**WHAT THE EXERCISE ASKS:** Make an exact copy of all the data.

**DATA:**
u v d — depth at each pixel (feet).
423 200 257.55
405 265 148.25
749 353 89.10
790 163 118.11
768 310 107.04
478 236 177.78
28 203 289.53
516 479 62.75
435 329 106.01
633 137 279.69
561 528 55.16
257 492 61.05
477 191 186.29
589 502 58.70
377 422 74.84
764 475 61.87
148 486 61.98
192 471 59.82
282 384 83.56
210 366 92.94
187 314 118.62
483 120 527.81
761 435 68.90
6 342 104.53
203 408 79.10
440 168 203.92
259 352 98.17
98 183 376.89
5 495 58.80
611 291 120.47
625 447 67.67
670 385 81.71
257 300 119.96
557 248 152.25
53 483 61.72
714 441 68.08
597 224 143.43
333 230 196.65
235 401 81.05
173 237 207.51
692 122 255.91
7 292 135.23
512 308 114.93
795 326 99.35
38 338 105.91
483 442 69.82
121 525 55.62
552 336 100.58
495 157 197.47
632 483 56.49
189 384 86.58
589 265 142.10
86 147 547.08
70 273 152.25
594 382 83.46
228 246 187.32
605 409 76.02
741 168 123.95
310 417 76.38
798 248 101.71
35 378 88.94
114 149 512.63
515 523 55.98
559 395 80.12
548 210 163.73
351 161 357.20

**COMPLETED TASK:**
u v d — depth at each pixel (feet).
423 200 257.55
405 265 148.25
749 353 89.10
790 163 118.11
768 310 107.04
478 236 177.78
28 203 289.53
516 479 62.75
435 329 106.01
633 137 279.69
561 528 55.16
257 492 61.05
477 191 186.29
589 502 58.70
377 422 74.84
764 475 61.87
148 486 61.98
192 471 59.82
282 384 83.56
210 366 92.94
187 314 118.62
483 120 527.81
761 435 68.90
6 342 104.53
203 408 79.10
440 168 203.92
259 352 98.17
98 183 376.89
5 495 58.80
611 291 120.47
625 447 67.67
670 385 81.71
257 300 119.96
557 248 152.25
53 483 61.72
714 441 68.08
597 224 143.43
333 230 196.65
235 401 81.05
173 237 207.51
692 122 255.91
7 292 135.23
512 308 114.93
795 326 99.35
38 338 105.91
483 442 69.82
121 525 55.62
552 336 100.58
495 157 197.47
632 483 56.49
189 384 86.58
589 265 142.10
86 147 547.08
70 273 152.25
594 382 83.46
228 246 187.32
605 409 76.02
741 168 123.95
310 417 76.38
798 248 101.71
35 378 88.94
114 149 512.63
515 523 55.98
559 395 80.12
548 210 163.73
351 161 357.20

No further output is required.